This morning, my friend and fellow soccer player Zach posted this trailer for an upcoming documentary, Pelada:
His comment? “I’m jealous, inspired, happy and amazed, all at the same time. Sometimes I forget how lucky I am to love something that, at it’s core, is universal and beautiful.” He could be talking about family. I think that’s the secret: when we talk about soccer, we are talking about family.
Those who play, get it. Many who watch do, too. What is it about this sport that connects us on such a visceral and immediate level? It’s like a special language, a global club, and you need not play well – or even play at all – to be included. You must only recognize the dialect.
I have seen first hand how quickly, passionately and unreservedly we answer the call. We instantly announce our support for The Positive Ladies Soccer Club, calling for showings in our cities and offering to raise funds. The team behind Pelada is asking for funds to complete post-production; donate and find out more about the film on their site.
Closer to home, volunteers in four major cities stepped up to donate and transport bags of quality equipment to a township team in South Africa, just because I asked. How beautiful and amazing is that? When I received the pictures of the Mountain Birds in their new team jerseys, I printed it and hung it on the wall with my other team photos – because they, too, have become family.

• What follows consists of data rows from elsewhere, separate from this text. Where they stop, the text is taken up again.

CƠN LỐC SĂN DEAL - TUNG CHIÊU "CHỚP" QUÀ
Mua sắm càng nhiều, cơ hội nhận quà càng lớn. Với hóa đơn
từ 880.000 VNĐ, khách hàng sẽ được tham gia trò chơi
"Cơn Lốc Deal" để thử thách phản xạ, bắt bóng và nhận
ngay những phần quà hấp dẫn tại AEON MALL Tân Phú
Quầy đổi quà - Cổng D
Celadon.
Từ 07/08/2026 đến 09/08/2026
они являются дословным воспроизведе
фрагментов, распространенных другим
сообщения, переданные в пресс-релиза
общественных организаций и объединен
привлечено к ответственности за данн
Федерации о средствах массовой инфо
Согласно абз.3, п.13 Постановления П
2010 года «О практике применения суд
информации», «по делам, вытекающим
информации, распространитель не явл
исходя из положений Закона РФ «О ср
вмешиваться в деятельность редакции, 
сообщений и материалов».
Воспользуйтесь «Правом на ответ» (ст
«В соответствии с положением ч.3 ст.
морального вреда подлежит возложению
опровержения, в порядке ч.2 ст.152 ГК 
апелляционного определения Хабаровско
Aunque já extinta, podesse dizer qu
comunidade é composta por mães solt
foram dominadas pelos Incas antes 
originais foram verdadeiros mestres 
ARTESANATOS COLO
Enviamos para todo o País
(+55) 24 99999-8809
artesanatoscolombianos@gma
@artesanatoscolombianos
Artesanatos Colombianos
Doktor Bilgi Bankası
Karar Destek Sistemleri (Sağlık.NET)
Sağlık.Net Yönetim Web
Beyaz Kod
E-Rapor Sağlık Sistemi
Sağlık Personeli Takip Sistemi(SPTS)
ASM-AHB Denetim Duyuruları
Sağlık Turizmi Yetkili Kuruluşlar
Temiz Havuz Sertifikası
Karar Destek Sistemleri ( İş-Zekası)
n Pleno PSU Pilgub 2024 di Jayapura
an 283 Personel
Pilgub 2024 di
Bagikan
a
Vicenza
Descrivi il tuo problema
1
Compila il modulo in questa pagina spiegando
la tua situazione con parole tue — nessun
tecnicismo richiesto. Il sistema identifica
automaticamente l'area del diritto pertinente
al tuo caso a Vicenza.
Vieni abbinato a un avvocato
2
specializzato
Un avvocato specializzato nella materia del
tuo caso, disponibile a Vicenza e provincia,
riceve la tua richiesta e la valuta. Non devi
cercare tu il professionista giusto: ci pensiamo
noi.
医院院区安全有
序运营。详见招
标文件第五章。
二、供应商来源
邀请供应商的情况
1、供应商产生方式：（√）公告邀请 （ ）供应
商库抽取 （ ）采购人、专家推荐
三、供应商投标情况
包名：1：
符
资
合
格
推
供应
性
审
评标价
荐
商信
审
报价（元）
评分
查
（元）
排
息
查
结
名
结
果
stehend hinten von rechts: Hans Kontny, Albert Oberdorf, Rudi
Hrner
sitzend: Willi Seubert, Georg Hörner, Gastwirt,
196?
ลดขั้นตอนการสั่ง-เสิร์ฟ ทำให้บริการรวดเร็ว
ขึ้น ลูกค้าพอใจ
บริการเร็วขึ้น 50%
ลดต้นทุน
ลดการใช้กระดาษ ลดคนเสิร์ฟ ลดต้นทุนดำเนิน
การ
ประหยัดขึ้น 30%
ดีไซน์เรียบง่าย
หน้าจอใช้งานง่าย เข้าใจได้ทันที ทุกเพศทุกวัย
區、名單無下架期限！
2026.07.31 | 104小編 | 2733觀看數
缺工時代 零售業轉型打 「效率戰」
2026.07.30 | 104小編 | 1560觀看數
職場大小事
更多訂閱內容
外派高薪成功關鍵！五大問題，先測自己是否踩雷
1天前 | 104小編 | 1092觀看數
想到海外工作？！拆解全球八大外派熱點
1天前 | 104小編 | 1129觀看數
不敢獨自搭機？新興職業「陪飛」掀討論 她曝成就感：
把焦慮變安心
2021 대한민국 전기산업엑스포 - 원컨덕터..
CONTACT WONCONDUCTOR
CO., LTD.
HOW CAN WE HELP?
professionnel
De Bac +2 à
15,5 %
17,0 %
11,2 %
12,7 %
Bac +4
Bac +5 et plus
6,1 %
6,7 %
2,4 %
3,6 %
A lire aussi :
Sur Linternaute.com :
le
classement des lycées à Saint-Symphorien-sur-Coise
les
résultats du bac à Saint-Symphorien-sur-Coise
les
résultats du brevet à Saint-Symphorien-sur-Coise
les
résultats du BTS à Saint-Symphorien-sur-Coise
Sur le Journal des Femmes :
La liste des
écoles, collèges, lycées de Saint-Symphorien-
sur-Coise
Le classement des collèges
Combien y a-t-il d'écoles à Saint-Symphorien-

And just this morning as I passed a freshly inked prescription for a puffer over the counter to my local pharmacist I commented that I hoped my respiratory problems weren’t chronic. “I play soccer,” I told him proudly, and it was as if I’d uttered a password. From that second on we were speaking the same language. He coached, he told me. “I’ve been up since six – I had to watch the Africa Cup.” When he showed me how to use the inhaler there was none of the usual impatience of commerce. He met my eyes to make sure I understood. Family takes care of family.